The problem in my opinion is with the concept of "is". A proper inheritance hierarchy that conforms to principles like Lisksov substitution revolves around the concept of substitutability. Yet we don't want to downcast away the abstraction down to the concrete, but we don't want the concrete details to leak into the abstraction. So we're trying to determine what something can do based on what it roughly is, but not what it actually is. Yet what is "roughly is" isn't often enough information to do what we want to do with it (ex: determine if two animals can reproduce with each other), but what "actually is" gets us too far, since there might be many things that aren't "actually "are that thing but have the same functionality available, so why should we have to check and sprinkle redundant code in our codebase?
If we want to model human intuition, then the functionality that things have are never based on what they "are". It's based on what they "have". A biped with crippled legs can't walk upright. It doesn't matter that is a form of biped, or that bipeds can usually walk. A broken microwave can't heat food up even if it's a type of microwave. A mute human can't talk. It doesn't matter that they are human. It's based on what things "have", not what they "are", that determines what they are capable or incapable of doing. It's based on having functional legs that can allow something to walk.

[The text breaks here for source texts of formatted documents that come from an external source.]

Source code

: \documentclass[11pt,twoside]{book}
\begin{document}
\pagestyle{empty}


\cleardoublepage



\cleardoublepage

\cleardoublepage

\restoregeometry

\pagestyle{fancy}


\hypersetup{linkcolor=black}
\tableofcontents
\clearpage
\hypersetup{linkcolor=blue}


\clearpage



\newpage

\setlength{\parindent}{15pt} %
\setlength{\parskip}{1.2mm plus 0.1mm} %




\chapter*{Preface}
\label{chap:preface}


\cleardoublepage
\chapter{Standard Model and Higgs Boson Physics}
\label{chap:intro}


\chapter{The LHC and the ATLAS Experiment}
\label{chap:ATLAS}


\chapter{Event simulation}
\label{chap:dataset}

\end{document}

The broad problem I find with inheritance which narrows its most natural applicability to limited contexts is that it wants to say what things can do based on what they "are", not what they "have". And that can get us reaching for the most granular concept of determing is something is a form of "IWalkable", to determine if something can walk, when we're really just concerned if they "have" functional legs. And inheriting/implementing from IWalkable typically removes the ability from being able to remove it at runtime if a person trips over a rock and breaks both of their legs.

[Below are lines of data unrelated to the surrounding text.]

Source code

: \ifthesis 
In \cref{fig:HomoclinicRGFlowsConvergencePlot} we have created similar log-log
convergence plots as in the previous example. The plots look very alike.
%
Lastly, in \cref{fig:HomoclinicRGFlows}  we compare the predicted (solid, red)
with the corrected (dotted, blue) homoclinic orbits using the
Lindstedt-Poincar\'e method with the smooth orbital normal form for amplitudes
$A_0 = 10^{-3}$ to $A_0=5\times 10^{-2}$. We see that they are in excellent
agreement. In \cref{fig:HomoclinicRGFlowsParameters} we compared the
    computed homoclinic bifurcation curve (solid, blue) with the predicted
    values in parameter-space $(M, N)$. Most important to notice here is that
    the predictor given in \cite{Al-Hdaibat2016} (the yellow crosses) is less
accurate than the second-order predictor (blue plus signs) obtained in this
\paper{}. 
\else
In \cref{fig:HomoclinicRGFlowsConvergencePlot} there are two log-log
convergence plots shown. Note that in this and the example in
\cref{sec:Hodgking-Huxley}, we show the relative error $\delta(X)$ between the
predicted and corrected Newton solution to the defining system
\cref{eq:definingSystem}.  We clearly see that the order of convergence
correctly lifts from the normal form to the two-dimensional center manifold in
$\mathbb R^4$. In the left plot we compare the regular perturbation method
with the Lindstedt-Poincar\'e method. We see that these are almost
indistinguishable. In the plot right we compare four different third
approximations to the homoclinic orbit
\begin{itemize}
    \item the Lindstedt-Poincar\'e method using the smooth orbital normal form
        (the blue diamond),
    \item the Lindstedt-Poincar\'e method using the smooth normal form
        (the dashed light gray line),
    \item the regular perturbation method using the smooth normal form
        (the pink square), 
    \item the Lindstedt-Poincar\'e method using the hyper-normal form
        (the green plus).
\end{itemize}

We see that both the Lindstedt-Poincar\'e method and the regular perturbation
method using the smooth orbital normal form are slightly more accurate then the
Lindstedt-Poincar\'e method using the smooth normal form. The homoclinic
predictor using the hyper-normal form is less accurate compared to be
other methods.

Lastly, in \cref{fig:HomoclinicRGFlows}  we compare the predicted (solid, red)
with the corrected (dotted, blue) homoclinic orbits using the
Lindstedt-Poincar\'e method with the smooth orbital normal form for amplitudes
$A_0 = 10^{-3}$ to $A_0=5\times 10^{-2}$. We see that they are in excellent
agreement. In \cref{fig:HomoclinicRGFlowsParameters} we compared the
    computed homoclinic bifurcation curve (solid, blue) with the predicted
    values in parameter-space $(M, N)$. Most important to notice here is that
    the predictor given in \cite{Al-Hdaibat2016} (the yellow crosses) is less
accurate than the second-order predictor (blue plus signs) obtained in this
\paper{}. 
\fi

What is a dragon, you know? Is it a type of bird? A type of reptile? Both? Neither? If we have an established inheritance hierarchy, we might debate for ages. Or maybe we don't and still try to base it on interfaces like it's "IQuadruped", and "IFlyable", and "IFireBreathable". But what if its wings are crippled? We can debate endlessly, and we're trying to reach a wavelength with the rest of the team. And in my opinion, the reason that connection is elusive is that we're focusing on what it "is". How about we talk about what a dragon "has"? It can have, at least initially, super-strong scales, wings that allow it to fly, four legs that can allow it to walk on the ground, some internal engine that allows it to breathe fire. We probably won't debate too much on what it "has". And we can leverage much more in the way of polymorphism if we revolve it all around what it "has", not what it "is", without changing our minds later.